Another issue with this - there’s not really any room for people who aren’t good. I know I sound a little ‘toxic’ - but one person who just DGAF can really be a drag on the whole team and someone needs to work with them the figure what’s going on and correct it, or get them out of there quickly.

Flexibility / autonomy

That said about resources - a small team of people who DO GAF and want to succeed working together is a cool thing to be a part of, successful or not. I think it’s more common in this environment to have flexibility and autonomy to be an actual human, and will be trusted to still get things done (go get your kids from school if you need to, run that errand, take a walk if your aren’t feeling productive, etc). I’m sure that there are small companies without this vibe and large companies (or teams within large companies) with it. Certainly with devs, remote work is more readily available and autonomy is likely higher. However, I think a flat architecture and this type of environment is likely in a small company.

Contribution

If the place is small, it’s more likely that you can see real results of your contributions. This is one thing that is really cool for people who like to make things - when you contribute something it’s very visible. It’s also very visible when you mess up, which is something to keep in mind - maybe as motivation 🙂.

Mentorship & Learning Opportunities

Even if you work with great / smart engineers - you’re unlikely to benefit from mentorship from an expert in a specific field. Remember, people in these environments are usually generalists. Unless you’re coming in straight from school or something, in that case all experience is probably useful. But after that you will still have a lot of opportunity to learn from the seniors in the smaller place, but it’s not likely to be diving deeper into a single area, it certainly won’t be the same as working with a specialist in a large company. For example - when I interned at Chevron, my mentor was an industry PhD who had spent his career modeling reservoir fluid behavior for industrial processes. The opportunity to work with and learn from someone like that in some field you’re interested is great.

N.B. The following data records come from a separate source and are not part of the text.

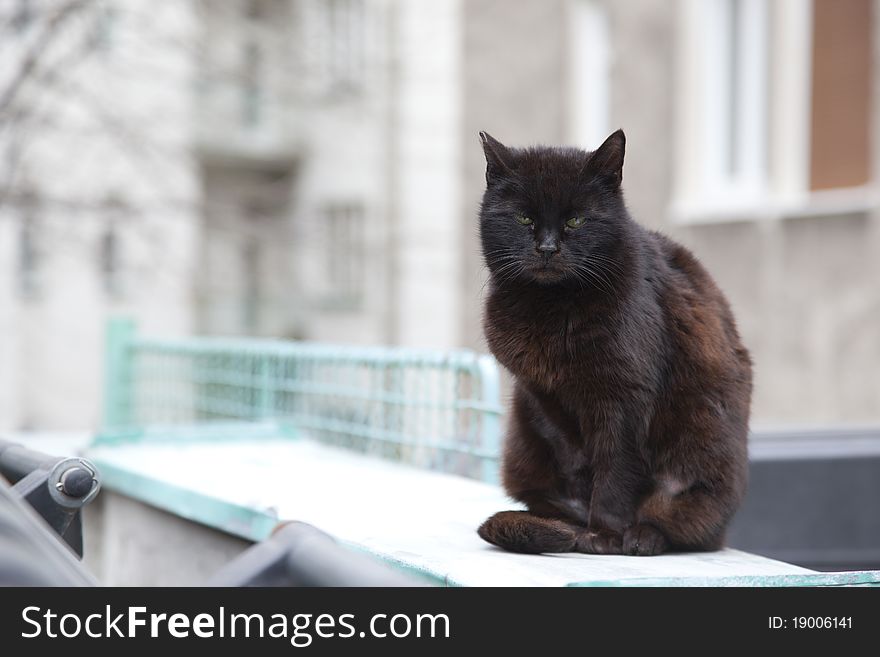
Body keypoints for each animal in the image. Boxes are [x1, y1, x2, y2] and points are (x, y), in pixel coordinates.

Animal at [478, 129, 752, 552]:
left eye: (575, 220)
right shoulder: (541, 393)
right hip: (521, 449)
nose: (547, 248)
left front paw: (605, 533)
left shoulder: (623, 400)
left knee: (681, 523)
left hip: (699, 459)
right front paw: (588, 523)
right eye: (524, 217)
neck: (551, 308)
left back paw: (642, 538)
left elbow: (615, 469)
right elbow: (576, 459)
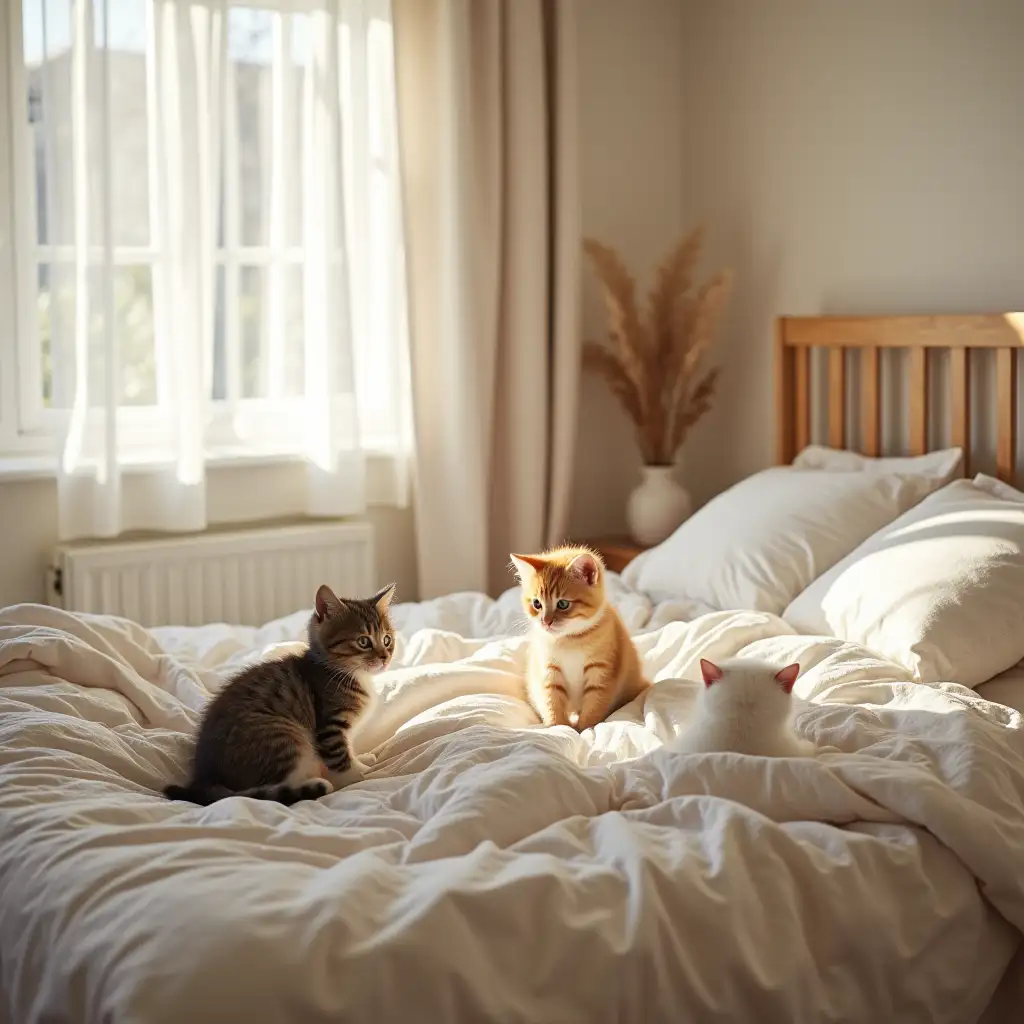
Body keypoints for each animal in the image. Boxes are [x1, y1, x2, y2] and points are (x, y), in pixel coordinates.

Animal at [163, 581, 395, 802]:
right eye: (363, 641)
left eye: (387, 640)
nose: (385, 658)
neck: (345, 672)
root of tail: (205, 778)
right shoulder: (330, 726)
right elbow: (339, 756)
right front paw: (358, 774)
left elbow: (348, 748)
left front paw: (361, 760)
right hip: (281, 736)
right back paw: (315, 784)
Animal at [509, 548, 647, 733]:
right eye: (537, 604)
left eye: (563, 604)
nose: (546, 621)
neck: (570, 640)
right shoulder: (549, 670)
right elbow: (551, 701)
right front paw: (557, 727)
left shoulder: (602, 672)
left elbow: (594, 705)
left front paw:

My advice to compensate here is similar to above - you need to take responsibility for your own learning, be curious, and expose yourself to open source, blogs, take courses etc. Basically find “experts” to learn from in whatever topic you care about, even if that just means reading their tech blogs or papers, etc.

That’s it

I’m not trying to sway anyone one way or the other. I’ve just seen the meme of the “junior dev working at a startup” recirculating a bit, and thought I would share my thoughts. Just my two cents and some things I’ve thought about when comparing my experience to that of my friends. I would love to hear whether you agree or not, and whether your experience aligns with mine or has been different.